Big Brown Spot = Big Brown Bat
Big Brown Bat calling card (aka guano)

So that was pretty much our weekend.  On Monday, we took some time to pick a few marigolds (Mary's gold) and place them at our statue of the blessed mother.  We sang happy birthday to her and said a Hail Mary before the 30-second attention span of our boys wore off.  Our poor statue of the blessed mother has had a rough life, as you can see in the photo.  She's been knocked over by deer, hit by falling limbs, covered with snow and ice, and moved 500 miles but she still stands there steady and strong, watching over us.

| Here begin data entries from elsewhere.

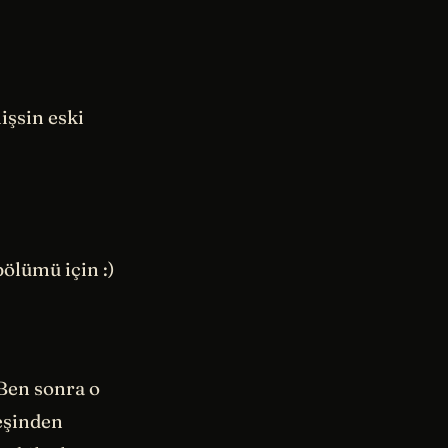
işsin eski
ölümü için :)
 Ben sonra o
eşinden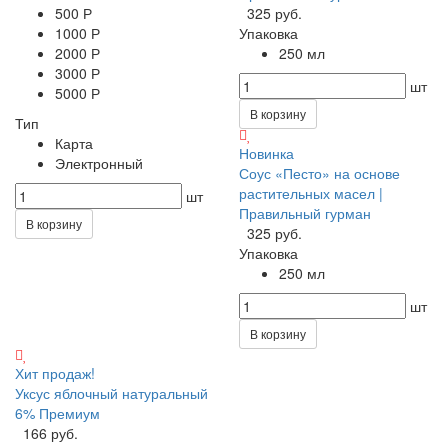
500 Р
325 руб.
1000 Р
Упаковка
2000 Р
250 мл
3000 Р
шт
5000 Р
В корзину
Тип
Карта
Новинка
Электронный
Соус «Песто» на основе
растительных масел |
шт
Правильный гурман
В корзину
325 руб.
Упаковка
250 мл
шт
В корзину
Хит продаж!
Уксус яблочный натуральный
6% Премиум
166 руб.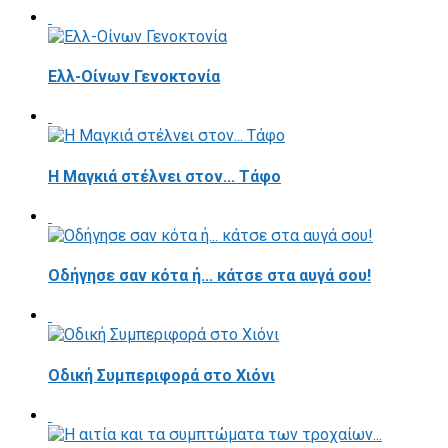
Ελλ-Οίνων Γενοκτονία
H Μαγκιά στέλνει στον... Τάφο
Οδήγησε σαν κότα ή... κάτσε στα αυγά σου!
Οδική Συμπεριφορά στο Χιόνι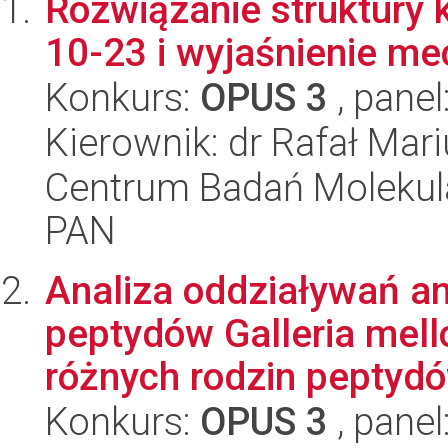
Rozwiązanie struktury 
10-23 i wyjaśnienie me
Konkurs:
OPUS 3
, panel
Kierownik: dr Rafał Mari
Centrum Badań Molekul
PAN
Analiza oddziaływań a
peptydów Galleria mell
różnych rodzin peptydó
Konkurs:
OPUS 3
, panel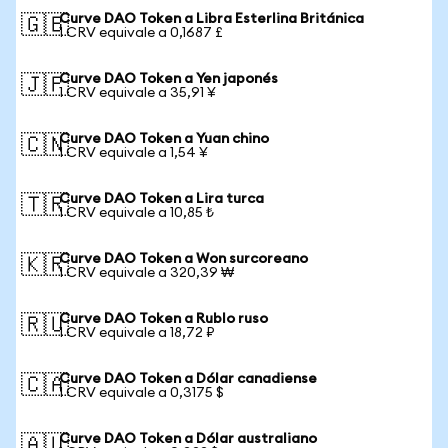
Curve DAO Token a Libra Esterlina Británica
🇬🇧
1 CRV equivale a 0,1687 £
Curve DAO Token a Yen japonés
🇯🇵
1 CRV equivale a 35,91 ¥
Curve DAO Token a Yuan chino
🇨🇳
1 CRV equivale a 1,54 ¥
Curve DAO Token a Lira turca
🇹🇷
1 CRV equivale a 10,85 ₺
Curve DAO Token a Won surcoreano
🇰🇷
1 CRV equivale a 320,39 ₩
Curve DAO Token a Rublo ruso
🇷🇺
1 CRV equivale a 18,72 ₽
Curve DAO Token a Dólar canadiense
🇨🇦
1 CRV equivale a 0,3175 $
Curve DAO Token a Dólar australiano
🇦🇺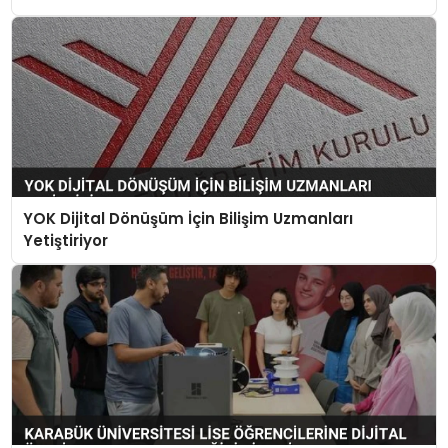
YOK Dijital Dönüşüm İçin Bilişim Uzmanları
Yetiştiriyor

We've been getting a lot of rain here this past month, and I am again reminded of what it feels like to live in a temperate rainforest.  The foggy mornings and afternoon showers have created a damp forest filled with mushrooms of every shape, size and color.  We found these in our front yard this past week. I wish I knew what they are called and am adding "learn mushrooms" to my bucket list because I just am amazed by their diversity.

And where there are toadstools, there must be toads, right?  We found two, one of the yellow and one of the brown variety.  

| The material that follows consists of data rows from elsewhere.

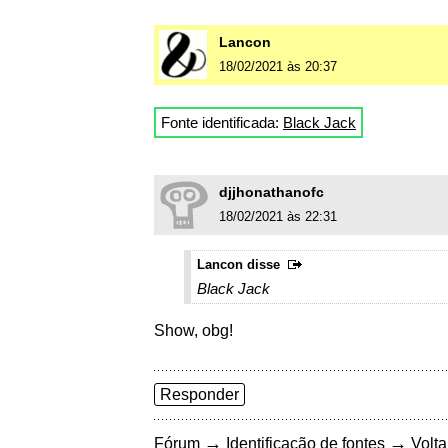
Lancon
18/02/2021 às 20:37
Fonte identificada:
Black Jack
djjhonathanofc
18/02/2021 às 22:31
Lancon disse
Black Jack
Show, obg!
Responder
→
→
Fórum
Identificação de fontes
Volta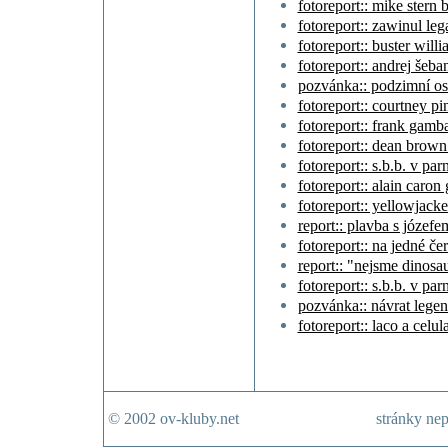
fotoreport:: mike stern 
fotoreport:: zawinul le
fotoreport:: buster will
fotoreport:: andrej šeb
pozvánka:: podzimní ost
fotoreport:: courtney pi
fotoreport:: frank gamba
fotoreport:: dean brown
fotoreport:: s.b.b. v par
fotoreport:: alain caron
fotoreport:: yellowjack
report:: plavba s józef
fotoreport:: na jedné če
report:: "nejsme dinosauř
fotoreport:: s.b.b. v par
pozvánka:: návrat lege
fotoreport:: laco a celu
© 2002 ov-kluby.net
stránky nep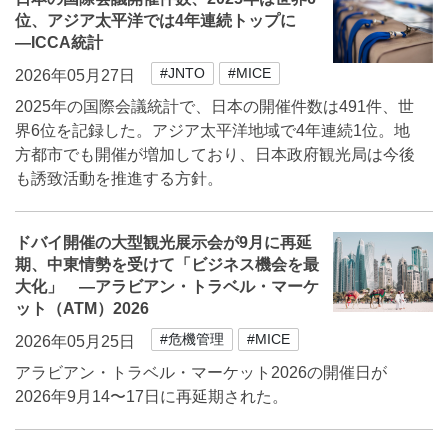
位、アジア太平洋では4年連続トップに
―ICCA統計
#JNTO
#MICE
2026年05月27日
2025年の国際会議統計で、日本の開催件数は491件、世
界6位を記録した。アジア太平洋地域で4年連続1位。地
方都市でも開催が増加しており、日本政府観光局は今後
も誘致活動を推進する方針。
ドバイ開催の大型観光展示会が9月に再延
期、中東情勢を受けて「ビジネス機会を最
大化」 ―アラビアン・トラベル・マーケ
ット（ATM）2026
#危機管理
#MICE
2026年05月25日
アラビアン・トラベル・マーケット2026の開催日が
2026年9月14〜17日に再延期された。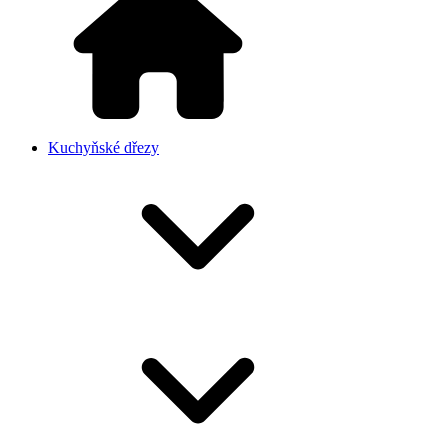
Kuchyňské dřezy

American Toad, brown color phase.
American Toad, yellow color phase.

Now is also when all of the late summer wildflowers are blooming in our meadow and putting on quite a show.  

Purple Ironweed

There are about a million kinds of asters so, unlike "learn mushrooms", "learn asters" will never make it onto my bucket list.  However, I do appreciate their delicate structure and beauty.

Some kind of aster.
The walnut trees are dropping their leaves, making them one of the first species of trees in the south to do so, and adding to the yellow hues along our lane.  I have particularly enjoyed running in the mornings amid their falling gold leaves, although the occasional gray squirrel chucking a walnut at me as I pass under him does keep me from getting too lost in the moment!

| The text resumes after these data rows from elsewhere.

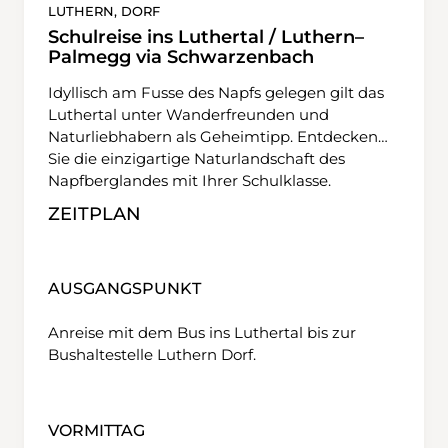
possa parlare di tre grandi ere per quanto
LUTHERN, DORF
riguarda questo castello: l'epoca savoiarda,
Schulreise ins Luthertal / Luthern–
bernese e vodese. E la storia si spinge ancora
Palmegg via Schwarzenbach
più indietro nel tempo, con i primi
Idyllisch am Fusse des Napfs gelegen gilt das
insediamenti sulle rocce di Chillon risalenti già
Luthertal unter Wanderfreunden und
all'Età del bronzo.
Naturliebhabern als Geheimtipp. Entdecken
Sie die einzigartige Naturlandschaft des
Napfberglandes mit Ihrer Schulklasse.
ZEITPLAN
AUSGANGSPUNKT
Anreise mit dem Bus ins Luthertal bis zur
Bushaltestelle Luthern Dorf.
VORMITTAG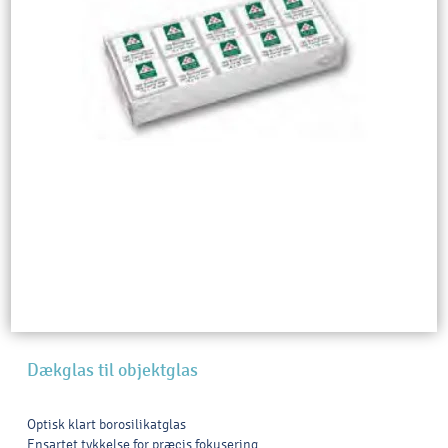
Dækglas til objektglas
Optisk klart borosilikatglas
Ensartet tykkelse for præcis fokusering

And who could overlook the bright fuscia of the fruit of the big leaf magnolia tree and the strawberry bush!  In the mountains, strawberry bush also goes by the name "hearts a-bustin' with love".  Well named, don't you think?

Strawberry Bush
Big Leaf Magnolia

With all signs now pointing toward autumn, the cool weather we are expecting this weekend will only add to the anticipation.   If any of you go by the woolly worm forecast, and are not quite ready for another winter like last year, you'll be happy to know that the woolly worm that the boys and I found this past week indicated that we are in for a mild winter.   You heard it here first folks!  The woolly worm is as good a predictor as anything I know, although I haven't yet checked the persimmon seeds to see if they are forecasting the same.

All of this is just to say that, if like me, you've been in a bit of a funk lately, I hope you take some time to get outside soon and enjoy the creation that God gave us during what is a season of beautiful transition. Just a small corner of His world is bigger and more complex than all of ours and taking the time to notice it is one of the best cures for lunacy I know.

Shirt and shoes required.  Pants optional.

Have a great weekend and thanks to Jen for hosting this Quick Takes!